Problem details -
Rewrite the VST plugins passage between "What are VST" and "or MIDI effects.", inclusive, renaming "Virtual Instruments" as "Software Instruments".
BEGIN Source passage
What are VST Plugins? (And How to Use Them)
VST (Virtual Studio Technology) Plugins act as an extension to your digital audio workstation (DAW). They can be in the form of Virtual Instruments (e.g. Synths, Drum Machines), Effects (e.g. Distortion, Reverb), or MIDI effects.
Virtual Studio Technology or “VST” is a software standard that extends the functionality of your Digital Audio Workstation (DAW). Examples of DAWs are Ableton Live, Cubase, or Reaper.
VSTs can range from completely free to very expensive!
Plugins usually come with a custom graphical user interface, featuring knobs, sliders, and buttons which can be adjusted like with hardware. They also have the ability to load and save presets of settings for easy recall.
Many VST plugins emulate (or digitally replicate) the look, sound, and functions of classic hardware units that otherwise might be too expensive or difficult to obtain.
END Source passage
BEGIN Information supplied
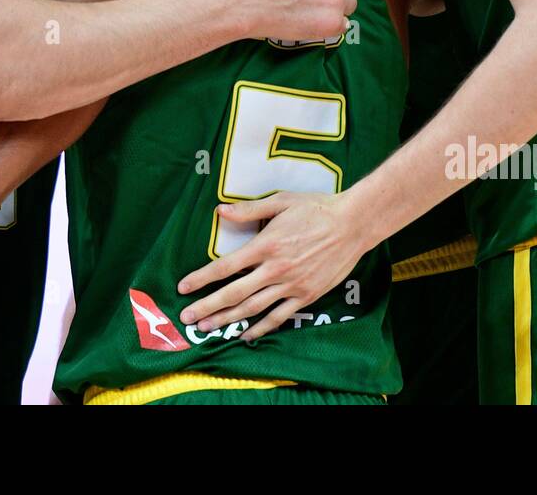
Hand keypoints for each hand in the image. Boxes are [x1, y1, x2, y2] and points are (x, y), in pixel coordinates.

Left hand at [177, 192, 369, 339]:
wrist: (353, 225)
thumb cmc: (316, 208)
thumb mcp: (281, 202)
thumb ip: (249, 210)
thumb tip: (220, 211)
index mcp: (266, 245)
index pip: (226, 267)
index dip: (202, 278)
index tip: (183, 287)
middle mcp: (275, 269)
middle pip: (234, 293)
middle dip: (207, 307)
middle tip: (187, 318)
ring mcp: (291, 285)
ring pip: (253, 308)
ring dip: (227, 320)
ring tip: (207, 328)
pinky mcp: (306, 296)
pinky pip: (278, 317)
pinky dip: (260, 328)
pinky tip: (245, 335)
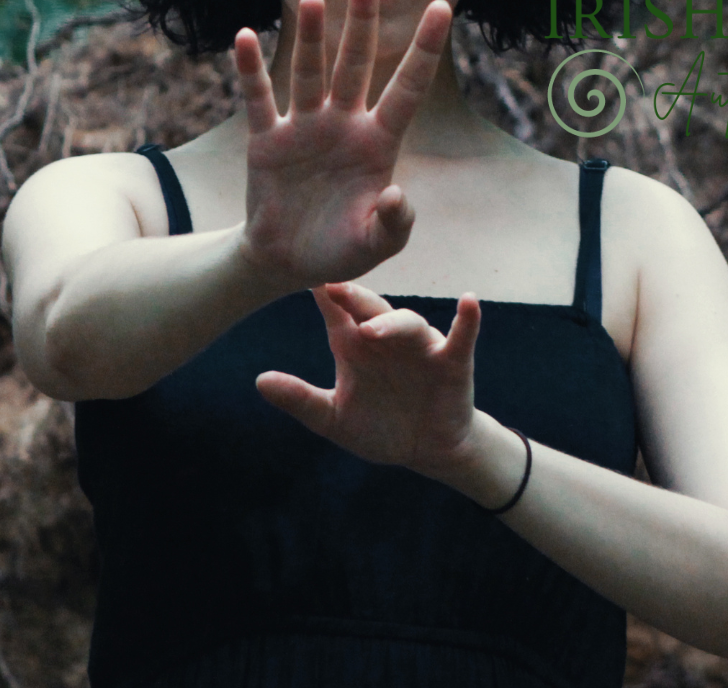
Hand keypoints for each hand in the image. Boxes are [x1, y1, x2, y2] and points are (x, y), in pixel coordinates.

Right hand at [233, 0, 451, 289]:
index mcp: (379, 144)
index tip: (444, 6)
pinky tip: (246, 36)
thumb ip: (394, 224)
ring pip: (309, 71)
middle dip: (363, 18)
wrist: (287, 263)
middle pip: (356, 61)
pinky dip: (251, 70)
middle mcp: (343, 124)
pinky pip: (260, 99)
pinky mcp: (267, 141)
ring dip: (310, 36)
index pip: (408, 88)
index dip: (425, 49)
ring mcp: (305, 128)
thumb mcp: (376, 246)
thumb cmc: (340, 251)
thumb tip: (396, 195)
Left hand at [255, 281, 486, 476]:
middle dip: (353, 297)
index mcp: (354, 345)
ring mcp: (421, 347)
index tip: (302, 277)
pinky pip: (461, 336)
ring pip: (408, 324)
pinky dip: (467, 320)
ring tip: (371, 330)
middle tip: (333, 288)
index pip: (336, 313)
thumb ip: (300, 399)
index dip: (323, 296)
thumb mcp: (333, 419)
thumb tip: (258, 381)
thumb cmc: (378, 427)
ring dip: (392, 323)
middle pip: (369, 310)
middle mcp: (386, 339)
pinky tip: (469, 301)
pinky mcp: (452, 362)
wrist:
END Information supplied
Solution to this exercise -
What are VST Plugins? (And How to Use Them)
VST (Virtual Studio Technology) Plugins act as an extension to your digital audio workstation (DAW). They can be in the form of Software Instruments (e.g. Synths, Drum Machines), Effects (e.g. Distortion, Reverb), or MIDI effects.